Output the entries below exactly as written, omitting pictures.

◆ Material for this task
::::::

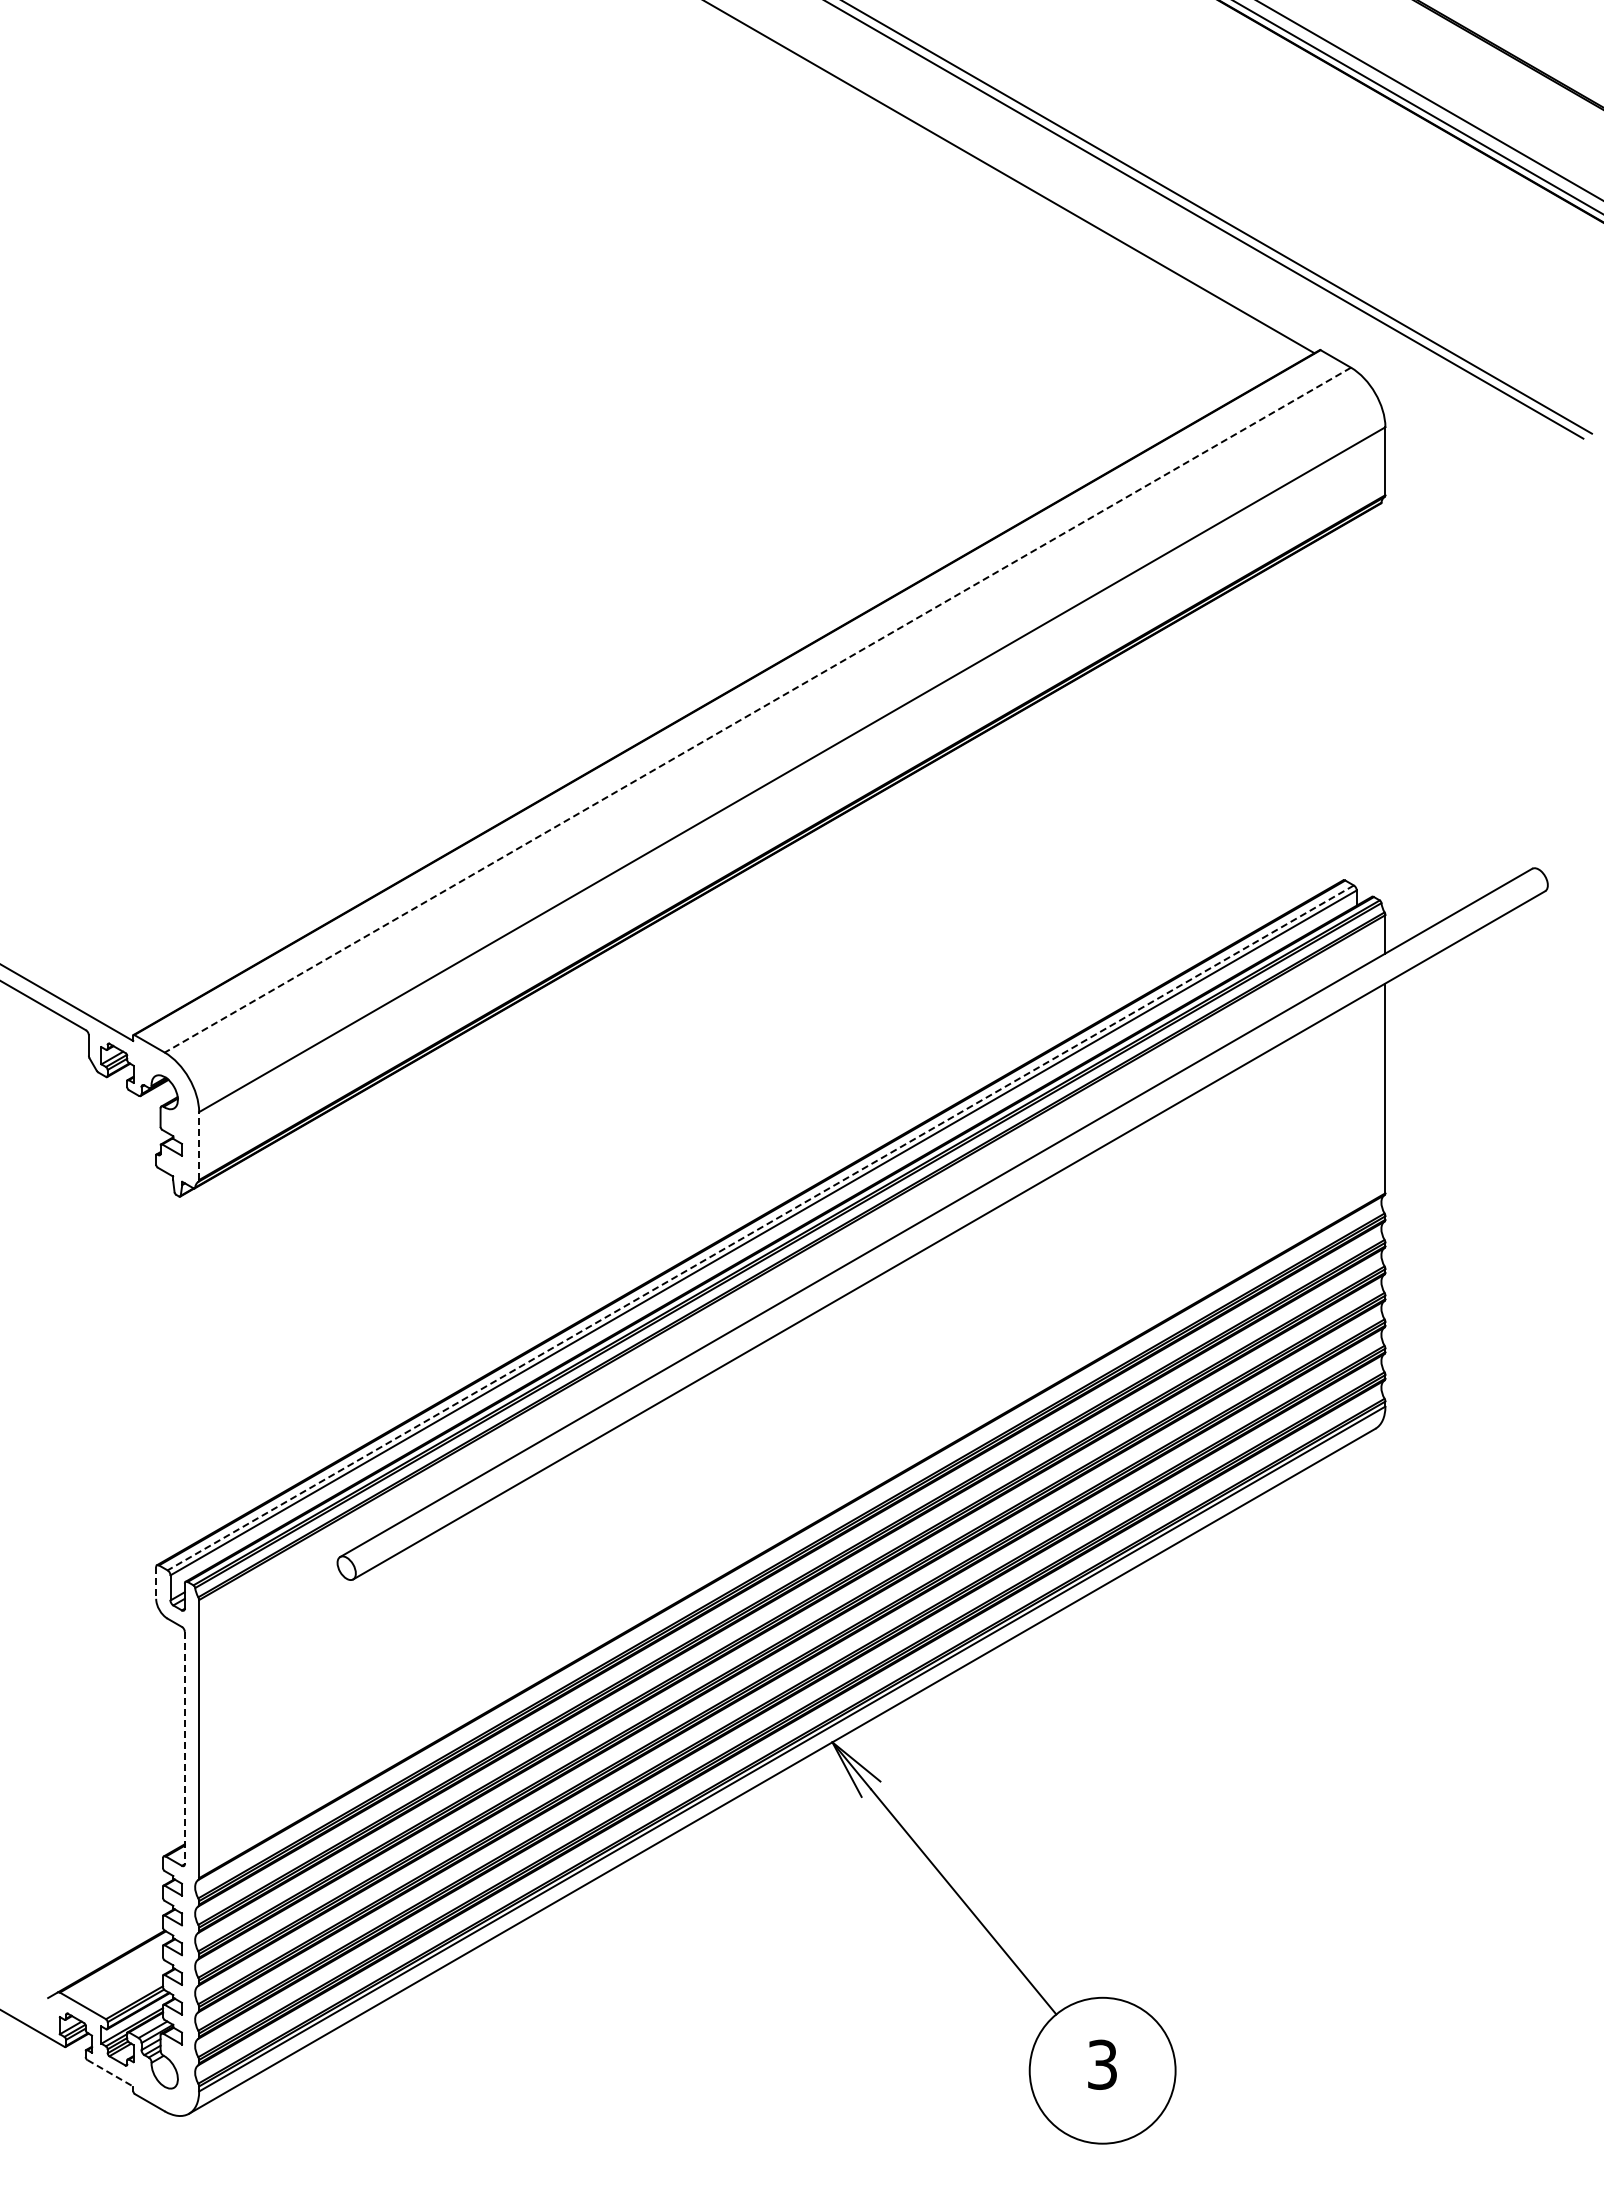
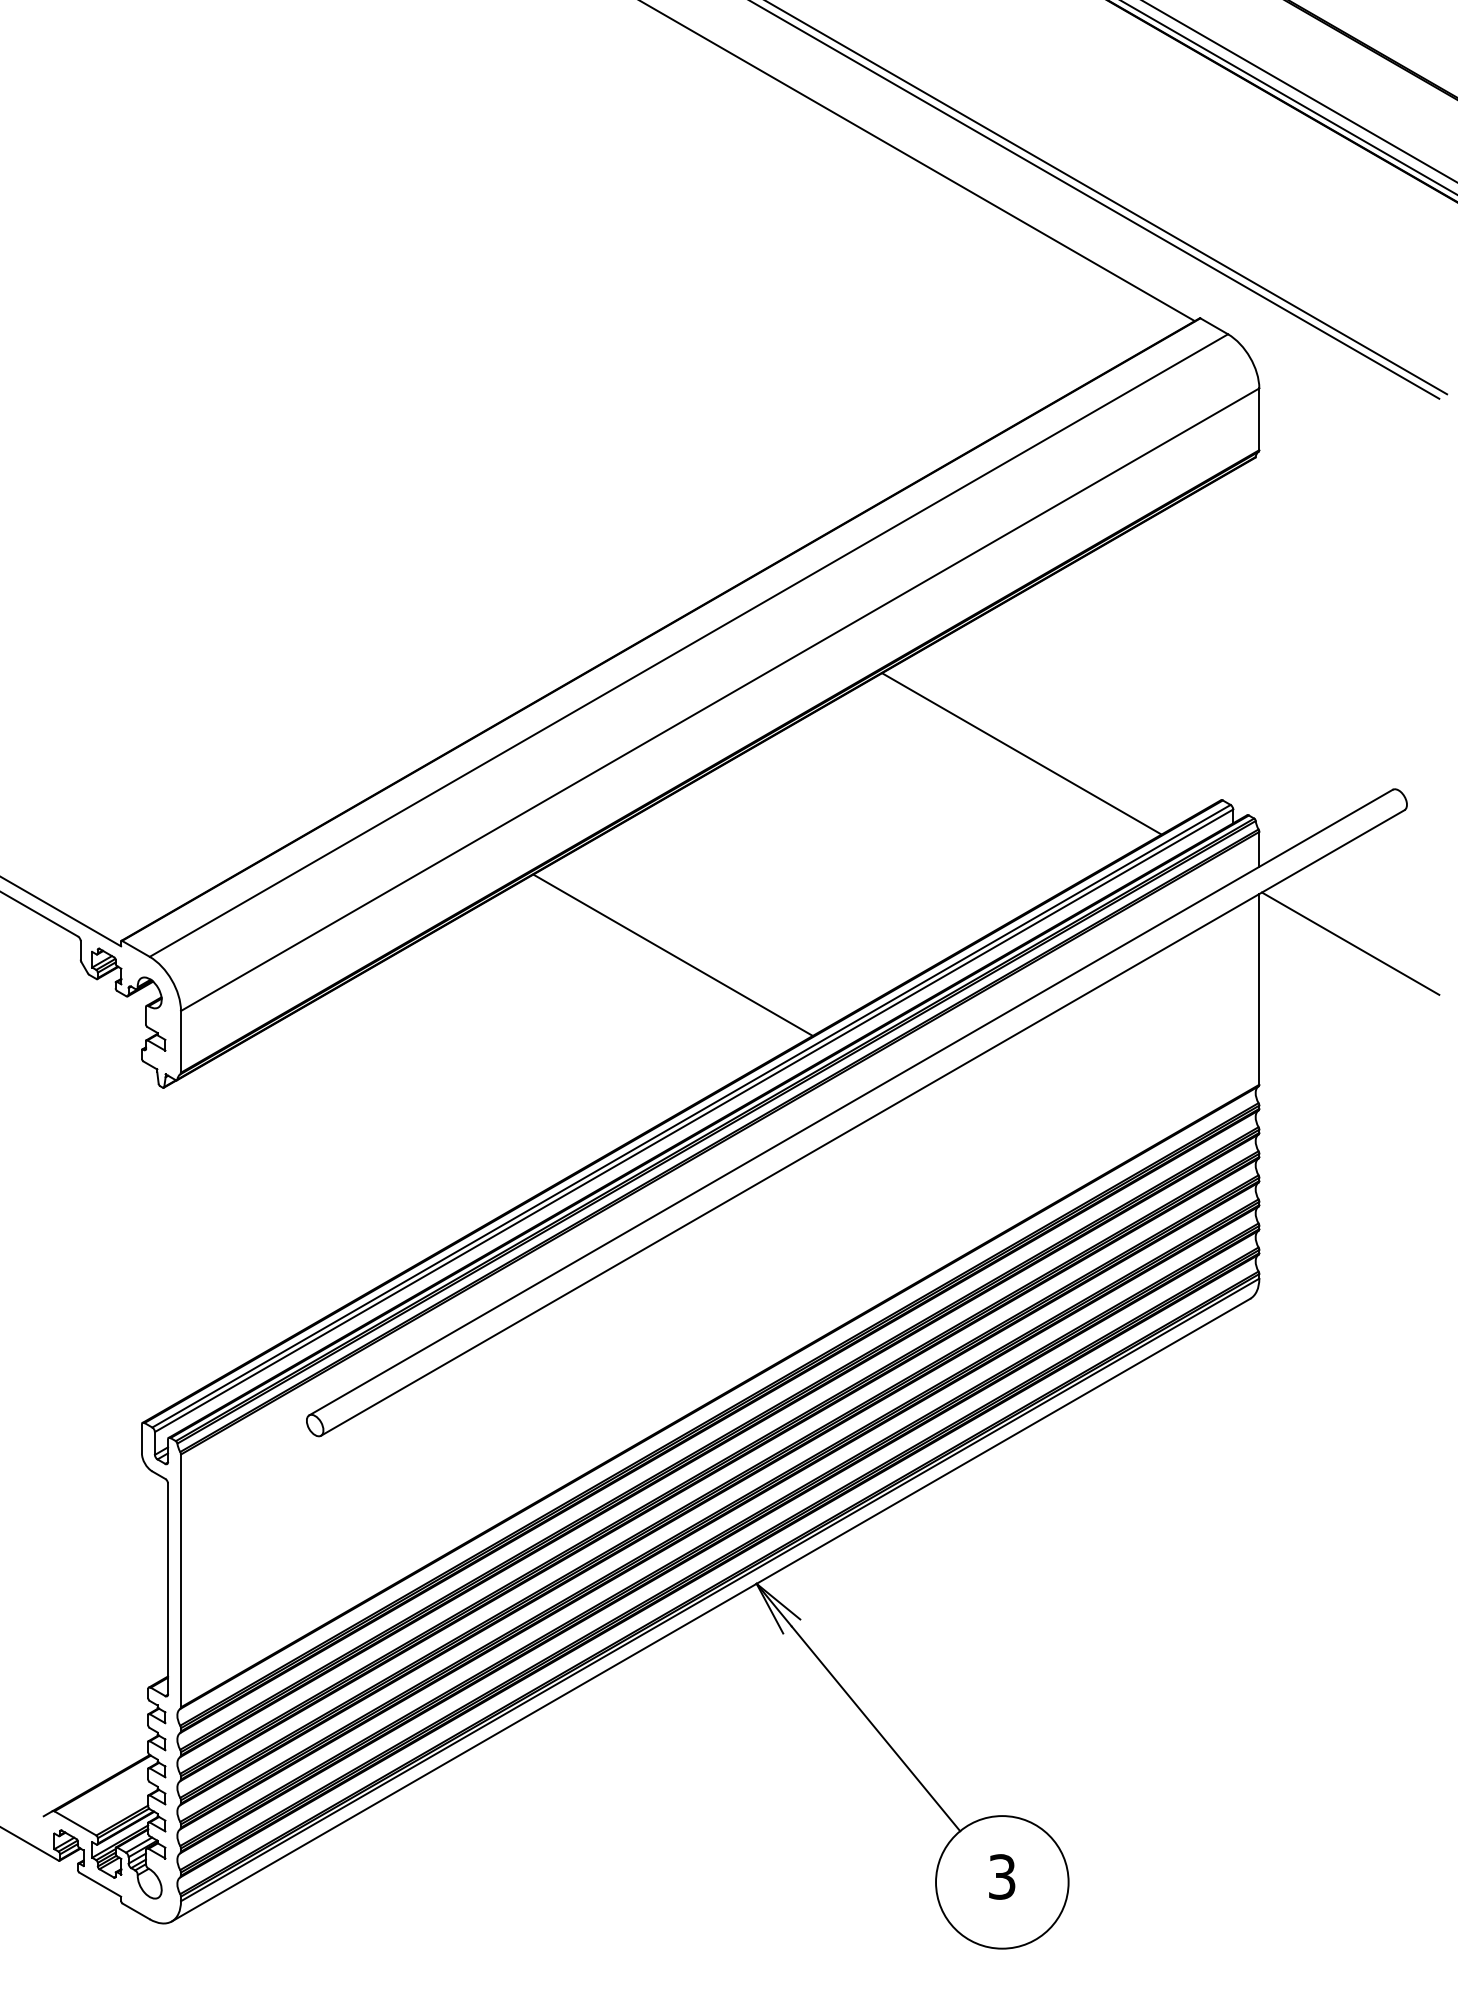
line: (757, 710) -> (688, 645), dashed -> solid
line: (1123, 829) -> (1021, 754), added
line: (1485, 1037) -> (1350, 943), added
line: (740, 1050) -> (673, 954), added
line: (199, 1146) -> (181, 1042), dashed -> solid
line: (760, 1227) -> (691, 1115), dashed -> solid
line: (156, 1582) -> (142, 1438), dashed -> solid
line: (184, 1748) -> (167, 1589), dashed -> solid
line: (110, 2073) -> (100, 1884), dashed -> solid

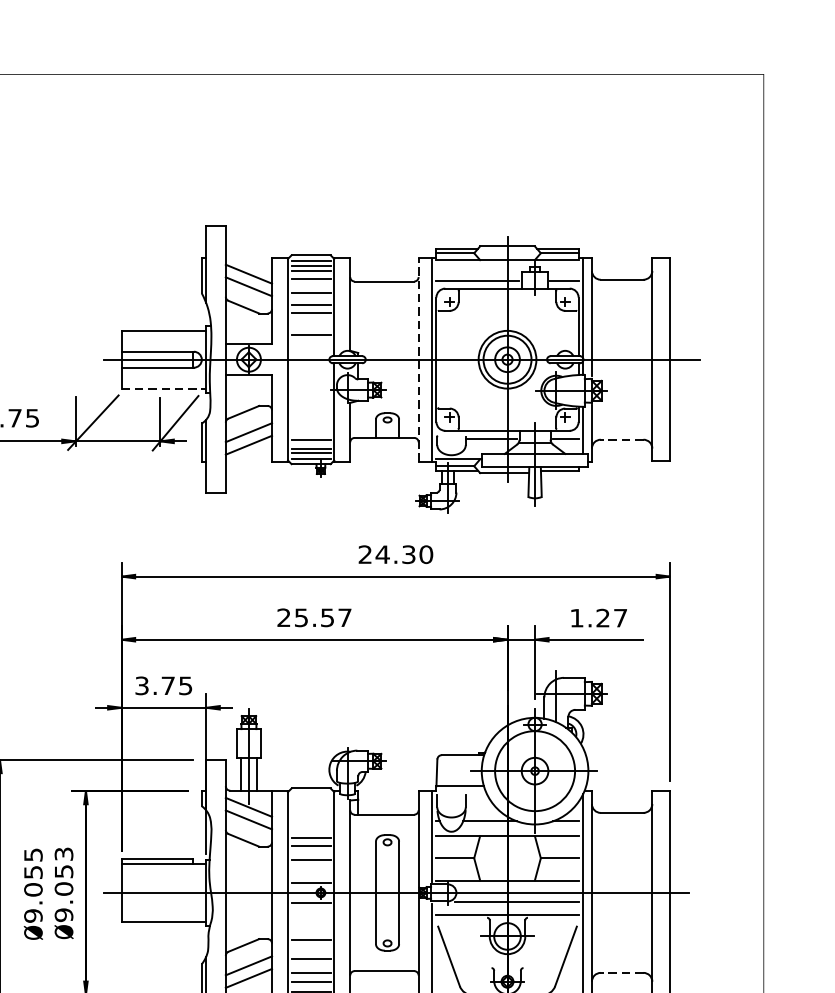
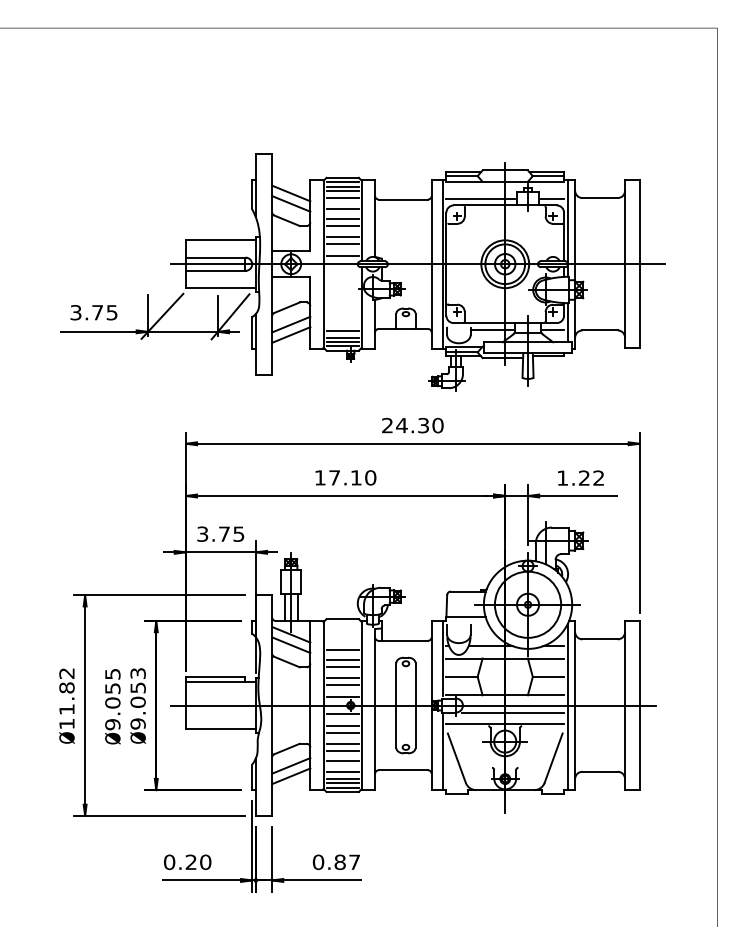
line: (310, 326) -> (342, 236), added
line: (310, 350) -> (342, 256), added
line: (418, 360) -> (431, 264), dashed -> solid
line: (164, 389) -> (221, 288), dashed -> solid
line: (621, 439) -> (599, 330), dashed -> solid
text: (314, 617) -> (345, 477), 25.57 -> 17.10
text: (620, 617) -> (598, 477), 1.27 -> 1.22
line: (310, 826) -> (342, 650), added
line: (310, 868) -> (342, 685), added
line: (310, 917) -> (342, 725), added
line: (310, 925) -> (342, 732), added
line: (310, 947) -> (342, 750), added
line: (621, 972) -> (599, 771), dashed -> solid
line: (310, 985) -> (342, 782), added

::::::

◆ Output below
line: (757, 710) -> (688, 645), dashed -> solid
line: (1123, 829) -> (1021, 754), added
line: (1485, 1037) -> (1350, 943), added
line: (740, 1050) -> (673, 954), added
line: (199, 1146) -> (181, 1042), dashed -> solid
line: (760, 1227) -> (691, 1115), dashed -> solid
line: (156, 1582) -> (142, 1438), dashed -> solid
line: (184, 1748) -> (167, 1589), dashed -> solid
line: (110, 2073) -> (100, 1884), dashed -> solid

line: (310, 326) -> (342, 236), added
line: (310, 350) -> (342, 256), added
line: (418, 360) -> (431, 264), dashed -> solid
line: (164, 389) -> (221, 288), dashed -> solid
line: (621, 439) -> (599, 330), dashed -> solid
text: (314, 617) -> (345, 477), 25.57 -> 17.10
text: (620, 617) -> (598, 477), 1.27 -> 1.22
line: (310, 826) -> (342, 650), added
line: (310, 868) -> (342, 685), added
line: (310, 917) -> (342, 725), added
line: (310, 925) -> (342, 732), added
line: (310, 947) -> (342, 750), added
line: (621, 972) -> (599, 771), dashed -> solid
line: (310, 985) -> (342, 782), added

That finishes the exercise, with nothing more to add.